- **DESCRIPTION OF THE TASK**: From the quarterly report excerpt given below, reproduce word for word the passage that opens with the words containing "We are a leading" and closes with "and Ontario, Canada.".

- **EXCERPTED TEXT**:

Certain statements contained in this quarterly report on Form 10-Q are forward-looking statements within the meaning of Section 27A of the Securities Act of 1933, as amended (the “Securities Act”) and Section 21E of the Securities Exchange Act of 1934, as amended (the “Exchange Act”). The words “believe,” “may,” “will,” “estimate,” “continue,” “anticipate,” “intend,” “should,” “plan,” “expect,” “strategy,” “future,” “likely,” variations of such words, and other similar expressions, as they relate to the Company, are intended to identify forward-looking statements. In connection with the “safe harbor” provisions of the Private Securities Litigation Reform Act of 1995, the Company is identifying certain factors that could cause actual results to differ, perhaps materially, from those indicated by these forward-looking statements. Those factors, risks and uncertainties include, but are not limited to, potential changes in overall healthcare reimbursement — including CMS competitive bidding, sequestration, concentration of customers, increased focus on early detection of cancer, competitive treatments, dependency on Medicare Supplier Number, availability of chemotherapy drugs, global financial conditions, changes and enforcement of state and federal laws, natural forces, competition, dependency on suppliers, risks in acquisitions & joint ventures, US Healthcare Reform, relationships with healthcare professionals and organizations, technological changes related to infusion therapy, dependency on websites and intellectual property, the ability of the Company to successfully integrate acquired businesses, dependency on key personnel, dependency on banking relations and covenants, and other risks associated with our common stock, as well as any other litigation to which the Company may be subject from time to time; and other risk factors as discussed in the Company’s annual report on Form 10-K for the year ended December 31, 2013 and in other filings made by the Company from time to time with the Securities and Exchange Commission.

 

Item 2. Management’s Discussion and Analysis of Financial Condition and Results of Operations

Overview

We are a leading provider of infusion pumps and related services. We service hospitals, oncology practices and other alternate site healthcare providers. Headquartered in Madison Heights, Michigan, we deliver local, field-based customer support, and also operate Centers of Excellence in Michigan, Kansas, California, Texas, and Ontario, Canada.

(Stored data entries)
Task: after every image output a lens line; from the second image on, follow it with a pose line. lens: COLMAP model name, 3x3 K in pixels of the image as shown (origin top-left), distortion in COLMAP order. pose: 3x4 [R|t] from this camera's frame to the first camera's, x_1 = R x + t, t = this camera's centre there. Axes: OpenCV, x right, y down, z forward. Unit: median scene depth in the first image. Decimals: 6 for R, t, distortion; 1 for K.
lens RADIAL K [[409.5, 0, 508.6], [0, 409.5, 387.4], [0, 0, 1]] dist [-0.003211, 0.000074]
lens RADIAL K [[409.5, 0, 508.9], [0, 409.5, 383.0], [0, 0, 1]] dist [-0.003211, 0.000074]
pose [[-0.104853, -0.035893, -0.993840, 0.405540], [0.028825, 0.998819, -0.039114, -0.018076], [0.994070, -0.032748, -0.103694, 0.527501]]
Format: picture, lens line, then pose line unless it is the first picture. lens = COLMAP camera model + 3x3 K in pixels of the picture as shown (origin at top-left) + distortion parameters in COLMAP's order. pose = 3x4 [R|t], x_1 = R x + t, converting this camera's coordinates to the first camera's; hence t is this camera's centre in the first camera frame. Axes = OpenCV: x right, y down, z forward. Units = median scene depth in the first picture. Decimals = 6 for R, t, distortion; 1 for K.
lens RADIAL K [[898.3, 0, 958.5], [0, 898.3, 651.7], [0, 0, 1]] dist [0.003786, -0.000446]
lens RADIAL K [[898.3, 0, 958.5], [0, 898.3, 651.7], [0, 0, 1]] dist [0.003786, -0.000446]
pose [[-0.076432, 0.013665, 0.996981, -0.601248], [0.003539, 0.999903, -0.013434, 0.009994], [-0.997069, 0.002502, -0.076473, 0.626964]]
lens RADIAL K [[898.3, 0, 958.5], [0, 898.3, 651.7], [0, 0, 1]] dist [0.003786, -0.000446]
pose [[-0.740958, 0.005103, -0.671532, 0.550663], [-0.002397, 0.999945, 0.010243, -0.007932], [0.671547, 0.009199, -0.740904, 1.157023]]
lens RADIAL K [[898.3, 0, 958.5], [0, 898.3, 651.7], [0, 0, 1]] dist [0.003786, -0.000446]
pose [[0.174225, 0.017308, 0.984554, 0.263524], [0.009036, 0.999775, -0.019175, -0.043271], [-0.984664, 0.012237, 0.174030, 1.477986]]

- **YOUR SOLUTION**:
We are a leading provider of infusion pumps and related services. We service hospitals, oncology practices and other alternate site healthcare providers. Headquartered in Madison Heights, Michigan, we deliver local, field-based customer support, and also operate Centers of Excellence in Michigan, Kansas, California, Texas, and Ontario, Canada.